[Page extract]

One last bit of wine folklore before we move to some history: there is a suggestion that a toast was originally a deft move to splash just a small amount of wine into each other’s cup to ensure that neither was being poisoned and so was, quite literally, a wish for health! I assume they weren’t doing this with the best crystal or even the good supermarket wine glasses, although I have had wine served in a pub in a glass that could probably take the force.

Although in that case the wine was more likely to have poisoned you on its own. I’m far from a wine snob but I would suggest that you never drink wine in a pub when the choice is red, white or pink. I don’t think the pink was actually rosé I think it might have a been a mix of the red and white to see what happened.

A Brief History of Wine

I am going to give you a brief history of wine in Europe (well grape wine) in under a paragraph. Its very old, ridiculously so. There is evidence to demonstrate that wine was present in storage jars in what is now Iran which dates back to 5000BCE The thing is that wine very much makes itself. The yeasts present on the skin of the grapes mix with the sugars present in the grape juice to cause fermentation everything else just refines the process and how long it can be kept without being/going sour.

[/Page extract]
[Data supplied]

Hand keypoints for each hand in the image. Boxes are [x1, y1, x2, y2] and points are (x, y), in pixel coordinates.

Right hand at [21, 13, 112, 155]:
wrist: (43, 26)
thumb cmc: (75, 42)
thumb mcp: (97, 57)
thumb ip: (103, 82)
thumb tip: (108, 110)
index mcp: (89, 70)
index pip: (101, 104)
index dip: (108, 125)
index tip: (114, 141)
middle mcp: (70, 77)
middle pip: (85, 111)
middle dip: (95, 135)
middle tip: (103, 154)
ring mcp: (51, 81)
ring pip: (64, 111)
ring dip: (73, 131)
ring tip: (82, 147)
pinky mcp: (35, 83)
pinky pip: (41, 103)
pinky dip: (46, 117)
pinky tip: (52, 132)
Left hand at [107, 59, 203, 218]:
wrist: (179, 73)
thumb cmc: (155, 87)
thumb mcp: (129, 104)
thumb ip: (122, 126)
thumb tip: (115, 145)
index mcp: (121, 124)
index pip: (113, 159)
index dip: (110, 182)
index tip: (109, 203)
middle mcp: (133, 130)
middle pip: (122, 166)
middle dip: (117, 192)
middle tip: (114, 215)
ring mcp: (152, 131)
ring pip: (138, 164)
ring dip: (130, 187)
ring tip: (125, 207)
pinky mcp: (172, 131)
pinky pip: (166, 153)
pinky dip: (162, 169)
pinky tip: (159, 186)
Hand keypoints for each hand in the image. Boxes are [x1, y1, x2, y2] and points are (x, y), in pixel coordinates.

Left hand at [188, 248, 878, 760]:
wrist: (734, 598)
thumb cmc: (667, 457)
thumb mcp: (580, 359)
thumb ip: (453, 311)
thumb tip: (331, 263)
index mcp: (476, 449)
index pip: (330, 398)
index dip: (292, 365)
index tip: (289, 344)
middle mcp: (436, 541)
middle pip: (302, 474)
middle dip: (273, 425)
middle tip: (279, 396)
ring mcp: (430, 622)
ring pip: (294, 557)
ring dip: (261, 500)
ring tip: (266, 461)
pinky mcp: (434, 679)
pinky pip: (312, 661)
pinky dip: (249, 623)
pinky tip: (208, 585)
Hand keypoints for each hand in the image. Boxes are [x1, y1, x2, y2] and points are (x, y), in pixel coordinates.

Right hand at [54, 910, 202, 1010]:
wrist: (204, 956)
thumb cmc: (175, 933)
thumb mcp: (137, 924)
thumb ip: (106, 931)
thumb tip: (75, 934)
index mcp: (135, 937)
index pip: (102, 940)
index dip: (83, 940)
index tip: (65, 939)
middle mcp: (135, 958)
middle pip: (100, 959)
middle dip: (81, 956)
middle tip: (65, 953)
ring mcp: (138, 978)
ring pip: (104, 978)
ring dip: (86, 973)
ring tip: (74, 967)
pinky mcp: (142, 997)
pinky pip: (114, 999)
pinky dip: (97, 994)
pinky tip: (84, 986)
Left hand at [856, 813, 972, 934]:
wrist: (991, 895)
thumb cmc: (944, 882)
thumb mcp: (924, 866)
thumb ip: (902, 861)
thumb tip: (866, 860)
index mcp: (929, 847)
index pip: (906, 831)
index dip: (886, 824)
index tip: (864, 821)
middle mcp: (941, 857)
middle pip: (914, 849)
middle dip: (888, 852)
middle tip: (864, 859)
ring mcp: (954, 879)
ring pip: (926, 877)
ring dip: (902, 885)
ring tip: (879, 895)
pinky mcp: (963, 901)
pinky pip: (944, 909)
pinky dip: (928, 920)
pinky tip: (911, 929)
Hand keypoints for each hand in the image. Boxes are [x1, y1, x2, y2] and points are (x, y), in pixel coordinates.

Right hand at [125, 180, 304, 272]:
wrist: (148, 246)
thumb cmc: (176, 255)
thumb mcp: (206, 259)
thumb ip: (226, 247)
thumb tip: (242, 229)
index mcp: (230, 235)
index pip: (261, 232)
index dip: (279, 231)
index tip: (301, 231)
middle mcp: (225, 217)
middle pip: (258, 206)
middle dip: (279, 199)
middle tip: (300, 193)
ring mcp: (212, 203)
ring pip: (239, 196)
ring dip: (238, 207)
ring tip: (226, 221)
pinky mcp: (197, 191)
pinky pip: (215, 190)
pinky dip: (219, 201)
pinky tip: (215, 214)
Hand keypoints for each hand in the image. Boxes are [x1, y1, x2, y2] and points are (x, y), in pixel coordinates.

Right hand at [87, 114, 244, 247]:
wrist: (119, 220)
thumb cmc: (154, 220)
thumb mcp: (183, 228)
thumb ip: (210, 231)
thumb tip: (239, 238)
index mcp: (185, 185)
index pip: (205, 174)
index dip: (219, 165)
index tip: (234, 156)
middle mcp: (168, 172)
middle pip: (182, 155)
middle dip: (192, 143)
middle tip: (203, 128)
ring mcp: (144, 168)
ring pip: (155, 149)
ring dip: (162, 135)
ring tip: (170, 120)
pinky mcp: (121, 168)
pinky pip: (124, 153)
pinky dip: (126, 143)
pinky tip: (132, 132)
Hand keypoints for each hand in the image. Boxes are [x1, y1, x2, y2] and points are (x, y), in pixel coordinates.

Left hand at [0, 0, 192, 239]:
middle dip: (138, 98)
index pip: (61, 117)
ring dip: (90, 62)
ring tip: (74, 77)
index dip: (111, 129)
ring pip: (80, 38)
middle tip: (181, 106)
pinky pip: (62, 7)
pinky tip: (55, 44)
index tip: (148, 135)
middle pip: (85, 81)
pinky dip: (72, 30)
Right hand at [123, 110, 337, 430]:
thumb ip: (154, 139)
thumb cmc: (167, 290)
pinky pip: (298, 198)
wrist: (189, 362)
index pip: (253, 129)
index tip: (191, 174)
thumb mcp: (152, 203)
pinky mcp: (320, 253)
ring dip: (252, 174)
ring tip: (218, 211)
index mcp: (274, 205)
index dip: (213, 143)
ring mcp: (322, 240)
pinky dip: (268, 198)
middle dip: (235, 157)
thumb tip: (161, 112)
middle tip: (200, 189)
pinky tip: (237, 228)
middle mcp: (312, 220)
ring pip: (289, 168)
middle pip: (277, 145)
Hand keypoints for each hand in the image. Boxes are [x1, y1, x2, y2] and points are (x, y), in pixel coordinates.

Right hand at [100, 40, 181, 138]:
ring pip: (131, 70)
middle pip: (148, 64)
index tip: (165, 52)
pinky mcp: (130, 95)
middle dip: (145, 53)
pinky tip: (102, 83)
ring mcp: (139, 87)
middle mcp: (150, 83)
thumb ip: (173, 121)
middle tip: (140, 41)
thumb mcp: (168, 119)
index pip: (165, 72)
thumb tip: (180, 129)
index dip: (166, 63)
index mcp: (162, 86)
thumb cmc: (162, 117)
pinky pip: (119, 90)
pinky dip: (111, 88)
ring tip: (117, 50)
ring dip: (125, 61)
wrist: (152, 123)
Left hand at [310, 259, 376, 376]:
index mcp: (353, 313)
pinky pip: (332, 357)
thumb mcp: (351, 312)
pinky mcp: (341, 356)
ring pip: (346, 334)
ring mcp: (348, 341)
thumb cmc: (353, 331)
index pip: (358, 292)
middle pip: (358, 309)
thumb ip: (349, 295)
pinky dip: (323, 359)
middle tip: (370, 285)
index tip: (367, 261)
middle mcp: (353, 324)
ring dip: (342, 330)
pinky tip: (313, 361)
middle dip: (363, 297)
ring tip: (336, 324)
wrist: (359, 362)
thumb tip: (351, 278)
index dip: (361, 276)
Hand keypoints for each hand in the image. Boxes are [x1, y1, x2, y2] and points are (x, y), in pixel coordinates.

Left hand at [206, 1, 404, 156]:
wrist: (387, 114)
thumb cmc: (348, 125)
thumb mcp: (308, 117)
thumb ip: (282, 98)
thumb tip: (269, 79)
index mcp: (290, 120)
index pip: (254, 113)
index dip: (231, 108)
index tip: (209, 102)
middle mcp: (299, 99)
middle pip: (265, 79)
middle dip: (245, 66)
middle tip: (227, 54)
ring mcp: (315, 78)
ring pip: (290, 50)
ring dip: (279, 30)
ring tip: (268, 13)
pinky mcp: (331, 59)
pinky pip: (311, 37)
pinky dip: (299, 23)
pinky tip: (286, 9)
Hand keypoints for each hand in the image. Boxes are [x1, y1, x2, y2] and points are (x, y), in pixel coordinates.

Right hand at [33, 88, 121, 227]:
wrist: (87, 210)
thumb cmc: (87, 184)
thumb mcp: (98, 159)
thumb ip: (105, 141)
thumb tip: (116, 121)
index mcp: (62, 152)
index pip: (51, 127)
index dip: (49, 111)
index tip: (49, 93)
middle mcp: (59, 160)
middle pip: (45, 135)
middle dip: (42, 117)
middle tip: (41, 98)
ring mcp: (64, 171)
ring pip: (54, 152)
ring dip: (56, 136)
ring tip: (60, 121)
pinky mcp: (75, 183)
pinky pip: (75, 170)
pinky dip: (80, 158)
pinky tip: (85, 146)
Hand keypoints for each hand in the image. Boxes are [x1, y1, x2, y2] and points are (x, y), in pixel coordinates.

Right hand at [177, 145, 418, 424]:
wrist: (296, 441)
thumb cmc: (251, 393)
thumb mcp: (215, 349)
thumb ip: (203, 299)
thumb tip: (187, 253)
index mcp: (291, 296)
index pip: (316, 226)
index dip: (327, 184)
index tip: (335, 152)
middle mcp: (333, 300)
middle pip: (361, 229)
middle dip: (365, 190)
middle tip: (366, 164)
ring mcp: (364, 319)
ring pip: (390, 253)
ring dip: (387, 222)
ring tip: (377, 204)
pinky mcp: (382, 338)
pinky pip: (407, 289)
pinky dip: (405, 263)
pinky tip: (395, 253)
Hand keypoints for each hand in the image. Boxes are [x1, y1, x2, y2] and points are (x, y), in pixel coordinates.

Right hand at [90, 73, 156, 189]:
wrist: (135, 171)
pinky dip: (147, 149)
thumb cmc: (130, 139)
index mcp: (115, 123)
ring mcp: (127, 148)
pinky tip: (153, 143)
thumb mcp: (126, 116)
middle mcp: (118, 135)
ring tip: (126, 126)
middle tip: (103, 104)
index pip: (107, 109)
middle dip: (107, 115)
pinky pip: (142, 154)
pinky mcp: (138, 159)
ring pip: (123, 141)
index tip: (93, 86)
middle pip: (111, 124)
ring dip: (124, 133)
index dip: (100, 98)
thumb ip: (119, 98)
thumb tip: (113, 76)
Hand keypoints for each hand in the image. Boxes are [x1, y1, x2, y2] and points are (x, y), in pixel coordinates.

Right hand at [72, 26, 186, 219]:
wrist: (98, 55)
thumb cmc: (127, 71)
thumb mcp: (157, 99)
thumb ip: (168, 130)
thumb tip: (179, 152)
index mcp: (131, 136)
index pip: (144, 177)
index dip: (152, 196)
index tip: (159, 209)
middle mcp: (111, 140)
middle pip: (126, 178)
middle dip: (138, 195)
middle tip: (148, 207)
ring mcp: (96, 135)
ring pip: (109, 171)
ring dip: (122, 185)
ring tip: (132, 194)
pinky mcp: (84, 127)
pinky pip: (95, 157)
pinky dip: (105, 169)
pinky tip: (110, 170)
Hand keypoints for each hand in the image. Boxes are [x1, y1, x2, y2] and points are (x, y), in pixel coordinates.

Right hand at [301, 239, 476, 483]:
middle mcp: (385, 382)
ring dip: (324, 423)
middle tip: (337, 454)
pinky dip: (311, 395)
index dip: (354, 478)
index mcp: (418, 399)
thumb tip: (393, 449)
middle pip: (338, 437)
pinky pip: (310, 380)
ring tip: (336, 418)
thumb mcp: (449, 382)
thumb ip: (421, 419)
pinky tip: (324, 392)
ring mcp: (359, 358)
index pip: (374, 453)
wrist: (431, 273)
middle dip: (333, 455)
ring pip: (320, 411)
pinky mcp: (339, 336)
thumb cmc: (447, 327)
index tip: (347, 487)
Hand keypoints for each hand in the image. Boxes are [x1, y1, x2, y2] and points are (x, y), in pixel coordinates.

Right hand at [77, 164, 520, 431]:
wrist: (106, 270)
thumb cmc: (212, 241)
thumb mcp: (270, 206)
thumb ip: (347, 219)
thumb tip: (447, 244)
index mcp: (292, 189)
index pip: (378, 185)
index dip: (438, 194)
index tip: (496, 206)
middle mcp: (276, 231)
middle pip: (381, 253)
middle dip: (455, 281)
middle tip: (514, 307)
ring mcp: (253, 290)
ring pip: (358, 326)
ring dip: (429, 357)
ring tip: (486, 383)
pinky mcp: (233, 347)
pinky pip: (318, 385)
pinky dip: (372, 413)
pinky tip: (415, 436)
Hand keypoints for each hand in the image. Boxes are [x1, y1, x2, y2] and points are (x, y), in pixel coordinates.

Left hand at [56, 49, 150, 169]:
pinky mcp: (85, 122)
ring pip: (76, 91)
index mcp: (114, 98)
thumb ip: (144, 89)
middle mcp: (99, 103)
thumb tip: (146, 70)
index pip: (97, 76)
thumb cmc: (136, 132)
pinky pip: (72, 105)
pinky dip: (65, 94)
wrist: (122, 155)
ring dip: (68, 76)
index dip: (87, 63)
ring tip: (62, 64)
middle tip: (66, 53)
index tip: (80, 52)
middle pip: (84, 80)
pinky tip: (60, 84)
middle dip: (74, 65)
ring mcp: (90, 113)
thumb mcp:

[/Data supplied]

* [Work item]: According to the wine extract, why was a toast originally, quite literally, a wish for health? Explain in one to three sentences.

* [Result of the task]: The extract reports a suggestion that a toast began as a deft move to splash a small amount of wine into each other's cup. This made sure neither person was being poisoned, so the gesture was literally a wish for health.